At international level, Prieto has represented the Argentina national team, making seven appearances and scoring one goal.

==Biography==
He was born on November 5, 2003, in Laguna Larga, province of Córdoba, Argentina. His parents are Ariel Prieto and Mariela Rita Acosta, both originally from the province of Buenos Aires, (Argentina). He is studying in the last educational year of high school, at the Colegio de Independiente de Avellaneda (club in which he played), where he was flagged. He is currently enrolled in the Cenard to continue with his studies in the career of Physical Education Teacher.

==Career==
Thiago Prieto arrived at Independiente in 2015. Five years later, the centre-back made the breakthrough into first-team football under manager Lucas Pusineri. He initially trained with the club in pre-season, notably appearing in a friendly win over Boca Juniors. Prieto's senior debut occurred on 6 December 2020 in a Copa de la Liga Profesional victory over Defensa y Justicia, as he played eighty-eight minutes before being replaced by Lucas Rodriguez He penned terms on a contract until December 2020 on 15 December 2018.
Then he became a San Lorenzo de Almagro player for the 2020 season, where Thiago was crowned local champion of the bullring.

== National selection ==

Thiago was summoned to integrate and form the youth squad of the Argentine team in 2019 in a friendly way in the U-15 and in 2020 officially.

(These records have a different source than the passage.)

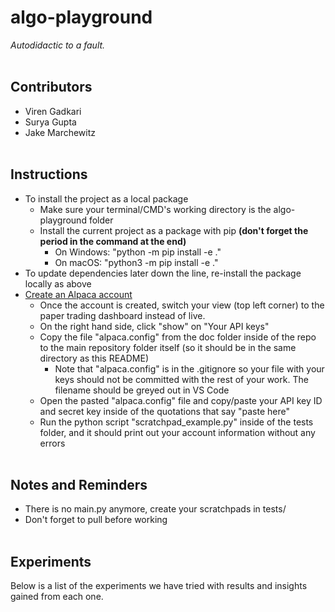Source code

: # algo-playground #
*Autodidactic to a fault.*
<br><br>

## Contributors ##
* Viren Gadkari
* Surya Gupta
* Jake Marchewitz
<br><br>

## Instructions ##
* To install the project as a local package
    * Make sure your terminal/CMD's working directory is the algo-playground folder
    * Install the current project as a package with pip **(don't forget the period in the command at the end)**
        * On Windows: "python -m pip install -e ."
        * On macOS: "python3 -m pip install -e ."
* To update dependencies later down the line, re-install the package locally as above
* [Create an Alpaca account](https://app.alpaca.markets/signup)
    * Once the account is created, switch your view (top left corner) to the paper trading dashboard instead of live.
    * On the right hand side, click "show" on "Your API keys"
    * Copy the file "alpaca.config" from the doc folder inside of the repo to the main repository folder itself (so it should be in the same directory as this README)
        * Note that "alpaca.config" is in the .gitignore so your file with your keys should not be committed with the rest of your work. The filename should be greyed out in VS Code
    * Open the pasted "alpaca.config" file and copy/paste your API key ID and secret key inside of the quotations that say "paste here"
    * Run the python script "scratchpad_example.py" inside of the tests folder, and it should print out your account information without any errors
<br><br>

## Notes and Reminders ##
* There is no main.py anymore, create your scratchpads in tests/
* Don't forget to pull before working
<br><br>

## Experiments ##
Below is a list of the experiments we have tried with results and insights gained from each one.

He was summoned by Diego Guiustozzi and Nicolas Guliza to play the qualifying rounds for the 2021 U17 World Cup in which he played 7 games and scored 1 goal. This World Cup that was based in Asunción, (Paraguay) which Thiago was on the list in good faith to play the same. He was canceled due to the measures implied by FIFA due to the health situation that the world is going through due to COVID-19

== Trajectory ==
- ARG Club Barracas Central (2012–2018)
- ARG Independiente (2019–2020)
- ARG San Lorenzo (2020-act)
- ARG Porvenir de Gerli (2005–2013) (Fútbol 11)

==Personal life==
Thiago has been in a single relationship with the Argentine singer Candela Correa since September 1, 2019. He is studying the last year of his training career as a regular almuno where he receives sports honors. He also owns a pizzeria called "Hea" in the town of Avellaneda, Buenos Aires.